» **Task statement**: After finding the line with "spędzony na stronie oraz generowanie leadów" in the data below, set down exactly each line through the one with "podobnej strukturze i tematyce.", inclusive, and stop there.

» **Collected data**:
◆ ◆ ◆ ◆

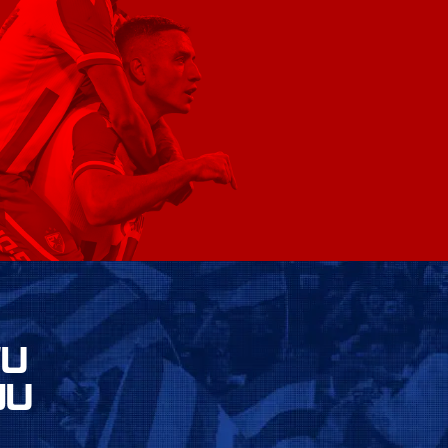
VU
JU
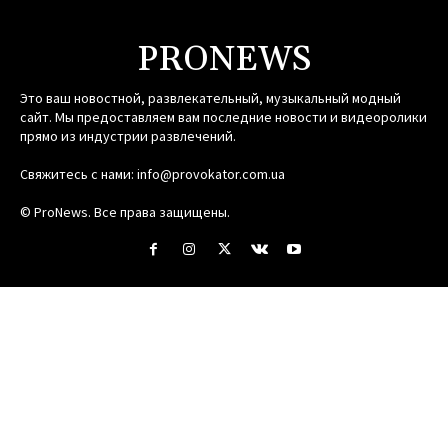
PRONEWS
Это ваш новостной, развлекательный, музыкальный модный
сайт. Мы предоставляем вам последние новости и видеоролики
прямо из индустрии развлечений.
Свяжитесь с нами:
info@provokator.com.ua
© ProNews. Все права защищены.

◆ ◆ ◆ ◆

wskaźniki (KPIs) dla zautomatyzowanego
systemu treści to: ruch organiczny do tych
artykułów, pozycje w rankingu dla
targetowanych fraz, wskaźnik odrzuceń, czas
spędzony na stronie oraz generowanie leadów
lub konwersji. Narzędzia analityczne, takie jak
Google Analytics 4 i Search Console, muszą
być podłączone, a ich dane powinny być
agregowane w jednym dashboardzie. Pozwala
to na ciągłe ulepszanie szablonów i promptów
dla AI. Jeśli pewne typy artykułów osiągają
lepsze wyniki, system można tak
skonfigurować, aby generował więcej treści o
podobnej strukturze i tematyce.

◆ ◆ ◆ ◆

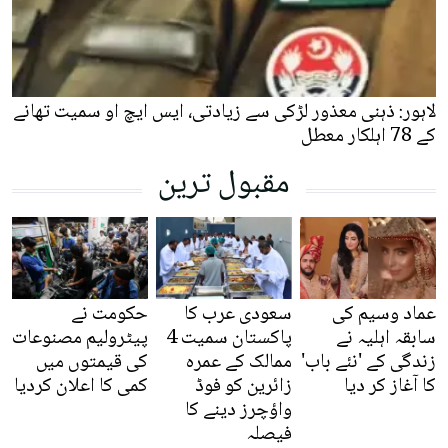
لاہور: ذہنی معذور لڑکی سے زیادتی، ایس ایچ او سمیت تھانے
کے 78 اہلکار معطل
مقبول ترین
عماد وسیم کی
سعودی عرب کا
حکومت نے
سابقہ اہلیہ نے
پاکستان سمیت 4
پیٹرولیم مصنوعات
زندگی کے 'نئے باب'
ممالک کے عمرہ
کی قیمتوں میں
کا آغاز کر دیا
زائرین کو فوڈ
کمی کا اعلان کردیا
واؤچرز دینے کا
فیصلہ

◆ ◆ ◆ ◆

» **Output for this task**:
spędzony na stronie oraz generowanie leadów
lub konwersji. Narzędzia analityczne, takie jak
Google Analytics 4 i Search Console, muszą
być podłączone, a ich dane powinny być
agregowane w jednym dashboardzie. Pozwala
to na ciągłe ulepszanie szablonów i promptów
dla AI. Jeśli pewne typy artykułów osiągają
lepsze wyniki, system można tak
skonfigurować, aby generował więcej treści o
podobnej strukturze i tematyce.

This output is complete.